Gaming monitors

 Whether you’re looking for cool new designs, stunning new panels or speedy new tech, CES rarely disappoints for gaming monitors. CES 2022 was mostly remote for a lot of us, but that didn’t mean companies didn’t bring out the big guns for our virtual amusement. 

Among the non-product-specific monitor news, Samsung announced it will be adding its HDR10 Plus technology for gaming. Like HDR10 Plus for TVs, it’s Samsung’s technology for using game designer-provided information to vary the way HDR is rendered on a scene-by-scene or shot-by-shot basis rather than using a single curve for an entire game. It’s similar to Dolby Vision but free to license.

Alienware 34 Gaming Monitor (AW3423DW) 

Alienware’s 34-inch curved monitor is probably my favorite of the show. It uses Samsung’s new QD-OLED panel, which combines the great color rendering of Samsung’s Quantum Dot technology with the contrast, color precision and speed of OLED for a display that promises to look beautiful and perform well. And unlike a lot of whizzy monitors that get announced at CES, which tend to ship later in the year, Alienware’s is expected by March 29 (it will ship first in China on March 2 and expand to other regions in April). But we don’t yet have a price. The biggest downside is it lacks an HDMI 2.1 connection, which makes it suboptimal to connect to a console (you can use it, but you won’t get variable refresh rate support).

Samsung Odyssey Ark

Samsung Odyssey Ark, the ballet dancer of gaming

We got minimal information about Samsung’s minimalist gaming monitor, but its most salient feature — aside from its stunning design — is that it’s a 55-incher you can rotate into portrait mode for a “cockpit-style” view. I’m not sold on the logistics of using a monitor that big on a desktop (and I’ve tried), much less using it rotating it. But if the design makes its way down to 49 inches, I’m there, provided it uses a similarly awesome panel technology, like MicroLED, which we’ve yet to see in a desktop monitor or QD-OLED. And that it doesn’t cost $5,000 or ship several years from now.

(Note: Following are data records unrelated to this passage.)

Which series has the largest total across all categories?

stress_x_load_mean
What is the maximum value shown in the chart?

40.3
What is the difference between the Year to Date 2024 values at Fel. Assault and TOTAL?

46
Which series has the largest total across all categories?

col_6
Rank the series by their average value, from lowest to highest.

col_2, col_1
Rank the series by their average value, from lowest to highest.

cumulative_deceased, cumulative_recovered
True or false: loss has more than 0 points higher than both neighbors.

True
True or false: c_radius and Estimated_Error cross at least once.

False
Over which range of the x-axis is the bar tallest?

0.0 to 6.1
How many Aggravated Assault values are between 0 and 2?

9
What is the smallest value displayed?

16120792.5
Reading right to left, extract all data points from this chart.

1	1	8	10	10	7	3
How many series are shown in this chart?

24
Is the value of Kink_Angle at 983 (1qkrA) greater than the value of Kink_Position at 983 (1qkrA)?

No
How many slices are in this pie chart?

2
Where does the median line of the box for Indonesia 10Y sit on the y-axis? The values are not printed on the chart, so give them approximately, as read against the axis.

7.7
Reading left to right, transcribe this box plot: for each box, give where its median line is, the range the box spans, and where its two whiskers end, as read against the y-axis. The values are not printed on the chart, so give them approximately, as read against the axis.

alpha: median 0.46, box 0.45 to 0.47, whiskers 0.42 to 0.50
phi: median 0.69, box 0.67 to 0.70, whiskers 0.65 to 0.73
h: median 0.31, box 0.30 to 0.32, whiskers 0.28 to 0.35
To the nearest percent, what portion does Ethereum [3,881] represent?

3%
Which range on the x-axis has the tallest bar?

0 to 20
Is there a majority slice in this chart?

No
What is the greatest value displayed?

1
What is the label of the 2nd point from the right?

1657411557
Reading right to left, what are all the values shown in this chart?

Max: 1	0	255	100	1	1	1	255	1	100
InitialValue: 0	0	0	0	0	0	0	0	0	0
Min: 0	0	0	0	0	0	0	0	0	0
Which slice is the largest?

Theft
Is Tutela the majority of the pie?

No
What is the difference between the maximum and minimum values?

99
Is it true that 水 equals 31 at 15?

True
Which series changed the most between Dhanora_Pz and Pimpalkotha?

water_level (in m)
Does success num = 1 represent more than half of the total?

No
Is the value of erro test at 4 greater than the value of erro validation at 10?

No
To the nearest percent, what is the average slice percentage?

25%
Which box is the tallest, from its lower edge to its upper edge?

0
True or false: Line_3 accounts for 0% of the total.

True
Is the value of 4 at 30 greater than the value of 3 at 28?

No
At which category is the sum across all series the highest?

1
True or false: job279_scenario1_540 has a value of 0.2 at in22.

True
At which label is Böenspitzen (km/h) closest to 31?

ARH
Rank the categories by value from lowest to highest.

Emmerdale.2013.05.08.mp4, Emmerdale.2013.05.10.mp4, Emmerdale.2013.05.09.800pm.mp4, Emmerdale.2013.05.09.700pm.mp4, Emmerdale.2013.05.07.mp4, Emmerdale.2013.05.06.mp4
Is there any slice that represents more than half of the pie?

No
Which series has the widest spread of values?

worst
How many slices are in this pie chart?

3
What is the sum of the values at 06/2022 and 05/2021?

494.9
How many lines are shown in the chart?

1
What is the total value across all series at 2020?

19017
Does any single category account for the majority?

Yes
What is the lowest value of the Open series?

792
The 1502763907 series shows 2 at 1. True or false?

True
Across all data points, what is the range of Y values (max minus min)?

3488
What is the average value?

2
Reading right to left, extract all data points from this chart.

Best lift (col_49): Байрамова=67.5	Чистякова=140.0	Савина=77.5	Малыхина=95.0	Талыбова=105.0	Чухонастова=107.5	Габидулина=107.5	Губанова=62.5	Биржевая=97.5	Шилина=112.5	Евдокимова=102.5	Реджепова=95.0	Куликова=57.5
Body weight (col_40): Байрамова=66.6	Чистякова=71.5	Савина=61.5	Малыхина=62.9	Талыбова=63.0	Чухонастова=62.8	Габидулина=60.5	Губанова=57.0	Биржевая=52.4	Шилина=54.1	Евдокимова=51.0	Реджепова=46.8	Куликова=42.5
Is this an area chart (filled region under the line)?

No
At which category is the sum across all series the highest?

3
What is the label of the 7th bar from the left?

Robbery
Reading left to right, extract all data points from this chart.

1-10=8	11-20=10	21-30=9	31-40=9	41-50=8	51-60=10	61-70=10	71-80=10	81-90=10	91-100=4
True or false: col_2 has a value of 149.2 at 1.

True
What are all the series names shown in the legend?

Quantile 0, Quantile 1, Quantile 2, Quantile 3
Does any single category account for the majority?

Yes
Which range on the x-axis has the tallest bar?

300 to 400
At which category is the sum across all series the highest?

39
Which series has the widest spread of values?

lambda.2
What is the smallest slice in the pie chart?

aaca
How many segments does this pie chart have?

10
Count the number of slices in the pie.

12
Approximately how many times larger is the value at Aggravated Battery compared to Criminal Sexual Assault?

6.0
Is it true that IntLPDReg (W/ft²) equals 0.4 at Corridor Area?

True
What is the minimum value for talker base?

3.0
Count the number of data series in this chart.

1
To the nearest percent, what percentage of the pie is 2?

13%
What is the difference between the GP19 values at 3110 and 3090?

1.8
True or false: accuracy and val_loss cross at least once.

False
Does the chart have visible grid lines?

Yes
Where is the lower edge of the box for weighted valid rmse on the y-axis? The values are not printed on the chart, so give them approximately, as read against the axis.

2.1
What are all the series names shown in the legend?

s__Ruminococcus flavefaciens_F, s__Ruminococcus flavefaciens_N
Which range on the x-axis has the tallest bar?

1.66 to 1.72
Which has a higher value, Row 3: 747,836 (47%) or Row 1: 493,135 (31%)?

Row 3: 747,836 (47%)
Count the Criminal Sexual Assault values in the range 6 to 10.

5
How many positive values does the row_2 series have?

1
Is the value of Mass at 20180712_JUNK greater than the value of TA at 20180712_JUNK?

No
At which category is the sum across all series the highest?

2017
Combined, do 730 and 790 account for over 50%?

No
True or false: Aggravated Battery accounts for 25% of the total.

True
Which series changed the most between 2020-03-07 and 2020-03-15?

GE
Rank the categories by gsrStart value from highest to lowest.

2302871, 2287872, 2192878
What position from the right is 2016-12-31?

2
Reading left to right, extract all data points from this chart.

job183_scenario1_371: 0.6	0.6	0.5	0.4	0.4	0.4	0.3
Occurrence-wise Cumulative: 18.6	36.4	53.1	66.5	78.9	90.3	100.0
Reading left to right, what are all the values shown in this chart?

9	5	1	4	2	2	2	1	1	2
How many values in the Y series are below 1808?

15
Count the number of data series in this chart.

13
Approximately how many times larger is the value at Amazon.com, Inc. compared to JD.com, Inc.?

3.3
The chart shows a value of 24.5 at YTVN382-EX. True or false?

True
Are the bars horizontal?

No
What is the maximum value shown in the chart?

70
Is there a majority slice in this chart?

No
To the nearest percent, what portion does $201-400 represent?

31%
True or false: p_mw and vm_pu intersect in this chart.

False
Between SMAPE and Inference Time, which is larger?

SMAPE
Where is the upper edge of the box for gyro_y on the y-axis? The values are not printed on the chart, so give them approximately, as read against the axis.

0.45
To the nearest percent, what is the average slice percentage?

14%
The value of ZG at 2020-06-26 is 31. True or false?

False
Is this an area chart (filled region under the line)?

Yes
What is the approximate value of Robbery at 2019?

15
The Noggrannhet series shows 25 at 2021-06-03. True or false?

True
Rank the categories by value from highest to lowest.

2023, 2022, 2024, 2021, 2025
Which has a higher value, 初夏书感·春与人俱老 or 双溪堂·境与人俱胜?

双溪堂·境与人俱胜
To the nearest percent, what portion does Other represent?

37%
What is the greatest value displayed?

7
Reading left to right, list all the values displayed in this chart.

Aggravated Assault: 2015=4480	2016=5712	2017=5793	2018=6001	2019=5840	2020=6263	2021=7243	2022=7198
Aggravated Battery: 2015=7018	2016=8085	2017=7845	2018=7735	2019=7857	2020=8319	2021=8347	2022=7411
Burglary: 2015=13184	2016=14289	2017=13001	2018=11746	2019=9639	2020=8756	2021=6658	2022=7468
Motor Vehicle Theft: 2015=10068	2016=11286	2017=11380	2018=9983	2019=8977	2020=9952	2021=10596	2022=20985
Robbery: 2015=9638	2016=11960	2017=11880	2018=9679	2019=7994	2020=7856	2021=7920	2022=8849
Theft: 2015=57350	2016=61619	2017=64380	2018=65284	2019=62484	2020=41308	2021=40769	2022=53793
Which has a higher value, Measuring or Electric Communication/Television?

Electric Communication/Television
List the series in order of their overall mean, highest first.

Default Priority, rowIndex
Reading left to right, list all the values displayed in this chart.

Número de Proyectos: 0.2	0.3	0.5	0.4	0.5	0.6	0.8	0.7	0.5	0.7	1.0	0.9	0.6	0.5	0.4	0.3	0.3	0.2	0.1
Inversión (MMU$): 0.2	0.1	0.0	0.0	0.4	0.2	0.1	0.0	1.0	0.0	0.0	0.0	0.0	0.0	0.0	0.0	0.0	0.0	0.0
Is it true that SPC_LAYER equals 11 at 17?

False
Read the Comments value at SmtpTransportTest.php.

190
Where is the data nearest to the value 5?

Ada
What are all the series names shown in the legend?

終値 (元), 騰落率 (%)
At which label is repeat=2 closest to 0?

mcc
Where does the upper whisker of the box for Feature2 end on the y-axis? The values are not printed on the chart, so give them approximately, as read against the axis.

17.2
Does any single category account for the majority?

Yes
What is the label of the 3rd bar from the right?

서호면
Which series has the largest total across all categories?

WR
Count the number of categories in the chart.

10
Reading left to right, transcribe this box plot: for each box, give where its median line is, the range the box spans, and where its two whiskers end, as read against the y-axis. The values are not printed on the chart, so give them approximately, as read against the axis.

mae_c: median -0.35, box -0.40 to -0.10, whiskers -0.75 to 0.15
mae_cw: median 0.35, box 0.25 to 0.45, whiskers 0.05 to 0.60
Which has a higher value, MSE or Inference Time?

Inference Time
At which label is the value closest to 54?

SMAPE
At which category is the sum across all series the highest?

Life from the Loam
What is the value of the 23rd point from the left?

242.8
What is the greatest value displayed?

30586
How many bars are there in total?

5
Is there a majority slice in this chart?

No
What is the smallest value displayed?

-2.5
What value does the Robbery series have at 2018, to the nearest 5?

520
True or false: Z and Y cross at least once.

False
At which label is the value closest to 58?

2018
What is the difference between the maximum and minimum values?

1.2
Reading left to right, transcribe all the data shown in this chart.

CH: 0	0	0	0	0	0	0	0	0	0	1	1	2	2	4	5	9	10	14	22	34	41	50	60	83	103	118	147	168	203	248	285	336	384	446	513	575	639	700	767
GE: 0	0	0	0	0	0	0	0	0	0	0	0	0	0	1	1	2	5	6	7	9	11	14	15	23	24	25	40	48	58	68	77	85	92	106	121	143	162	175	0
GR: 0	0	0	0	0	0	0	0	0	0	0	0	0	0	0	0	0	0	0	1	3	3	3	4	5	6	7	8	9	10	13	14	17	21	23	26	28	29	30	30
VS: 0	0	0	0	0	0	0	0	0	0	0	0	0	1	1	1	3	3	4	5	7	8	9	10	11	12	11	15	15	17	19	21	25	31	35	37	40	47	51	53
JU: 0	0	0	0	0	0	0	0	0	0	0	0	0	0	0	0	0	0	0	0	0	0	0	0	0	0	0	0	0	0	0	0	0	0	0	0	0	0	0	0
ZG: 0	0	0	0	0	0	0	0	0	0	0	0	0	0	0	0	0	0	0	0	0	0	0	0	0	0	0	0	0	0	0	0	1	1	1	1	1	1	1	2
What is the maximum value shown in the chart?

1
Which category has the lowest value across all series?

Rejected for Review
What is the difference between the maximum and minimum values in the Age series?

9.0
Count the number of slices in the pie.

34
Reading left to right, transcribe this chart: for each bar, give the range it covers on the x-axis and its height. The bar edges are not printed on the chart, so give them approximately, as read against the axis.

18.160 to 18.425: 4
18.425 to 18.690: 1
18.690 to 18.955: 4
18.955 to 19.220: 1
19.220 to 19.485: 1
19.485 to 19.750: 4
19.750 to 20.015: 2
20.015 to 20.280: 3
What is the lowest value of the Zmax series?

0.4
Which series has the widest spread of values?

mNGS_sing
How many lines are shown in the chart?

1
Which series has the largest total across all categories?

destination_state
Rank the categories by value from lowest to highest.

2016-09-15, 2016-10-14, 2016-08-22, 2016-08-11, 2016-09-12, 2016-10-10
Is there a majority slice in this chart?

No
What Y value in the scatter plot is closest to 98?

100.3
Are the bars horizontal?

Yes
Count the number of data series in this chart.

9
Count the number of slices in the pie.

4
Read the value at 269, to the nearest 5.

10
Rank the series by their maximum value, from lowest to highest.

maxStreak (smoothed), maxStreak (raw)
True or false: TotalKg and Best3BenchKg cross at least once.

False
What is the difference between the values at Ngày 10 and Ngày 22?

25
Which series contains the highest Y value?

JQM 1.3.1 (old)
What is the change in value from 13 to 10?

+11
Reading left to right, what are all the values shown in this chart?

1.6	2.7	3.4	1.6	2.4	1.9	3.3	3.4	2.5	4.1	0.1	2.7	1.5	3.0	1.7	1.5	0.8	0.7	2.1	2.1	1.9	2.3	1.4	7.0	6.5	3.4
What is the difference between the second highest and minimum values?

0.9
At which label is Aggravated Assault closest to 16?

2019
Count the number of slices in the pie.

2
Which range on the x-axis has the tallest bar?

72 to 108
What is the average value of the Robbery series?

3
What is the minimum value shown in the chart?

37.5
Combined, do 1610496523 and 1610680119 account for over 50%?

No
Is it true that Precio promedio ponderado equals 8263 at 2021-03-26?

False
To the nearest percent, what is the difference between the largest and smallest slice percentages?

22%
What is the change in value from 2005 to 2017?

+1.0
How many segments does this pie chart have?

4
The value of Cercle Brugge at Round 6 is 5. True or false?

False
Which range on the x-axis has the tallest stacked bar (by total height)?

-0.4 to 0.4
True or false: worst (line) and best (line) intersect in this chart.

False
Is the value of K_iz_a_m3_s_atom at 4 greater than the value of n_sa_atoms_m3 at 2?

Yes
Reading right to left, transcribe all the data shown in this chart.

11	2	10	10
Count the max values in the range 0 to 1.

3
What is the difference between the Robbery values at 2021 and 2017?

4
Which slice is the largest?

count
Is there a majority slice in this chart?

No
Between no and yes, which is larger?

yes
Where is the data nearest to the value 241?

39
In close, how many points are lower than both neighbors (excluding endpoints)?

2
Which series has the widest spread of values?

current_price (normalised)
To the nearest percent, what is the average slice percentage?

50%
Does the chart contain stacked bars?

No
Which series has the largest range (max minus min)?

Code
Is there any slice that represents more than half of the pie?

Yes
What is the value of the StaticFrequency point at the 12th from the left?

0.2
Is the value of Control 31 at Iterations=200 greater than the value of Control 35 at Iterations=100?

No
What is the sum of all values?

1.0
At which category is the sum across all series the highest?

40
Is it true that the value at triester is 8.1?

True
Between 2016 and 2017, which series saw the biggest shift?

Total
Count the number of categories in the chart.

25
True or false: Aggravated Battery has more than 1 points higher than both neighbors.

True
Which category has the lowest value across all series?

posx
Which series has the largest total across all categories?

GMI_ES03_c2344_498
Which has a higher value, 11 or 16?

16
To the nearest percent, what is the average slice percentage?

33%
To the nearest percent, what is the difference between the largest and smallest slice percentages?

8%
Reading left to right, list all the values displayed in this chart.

Samsung Odyssey G8 Neo QLED (G85NB)

It’s nowhere near as pretty as the Odyssey Ark and isn’t the first of its kind, but a 32-inch version of the pricey 49-inch Odyssey G9 Neo QLED launched in July last year is still floats-my-boat-worthy. Like it did with the G9 Neo QLED, Samsung offered just a teaser for the G8, with no price or ship date. But it has a similar high-contrast curved screen with a peak brightness of 2,000 nits in HDR, a 240Hz refresh rate and a 1-millisecond gray-to-gray response time, as well as the same design as the Odyssey G7 and G9 (in white) and support for FreeSync Premium Pro and G-Sync.

ViewSonic Elite XG321UG

This display stands out for me for a couple of reasons. It has notable specs: a 32-inch HDR 4K DisplayHDR 1400 monitor with a 1,152-zone Mini LED backlight, 144Hz refresh rate and Nvidia Reflex latency analysis support, which hits almost all the right checkboxes (no HDMI 2.1, for one). At $2,500 it’s expensive, but about par for a high-end gaming monitor. Plus it gets bonus points for shipping within the next couple of months. The other reason is the stand design, which not only looks better than most competitors (at least in my aesthetic), but it’s got a flat base. I need every inch of desk space and hate stands that either take up too much, can’t comfortably accommodate stashing a keyboard on the base or that you can’t pile things on. 

Razer Project Sophia

One of Razer’s concept reveals, Project Sophia is sort of an all-in-one gaming PC/desk/living area. I just see it as a 65-inch monitor that you’re going to regret having bought after two years, or possibly the gaming equivalent of a jumpsuit.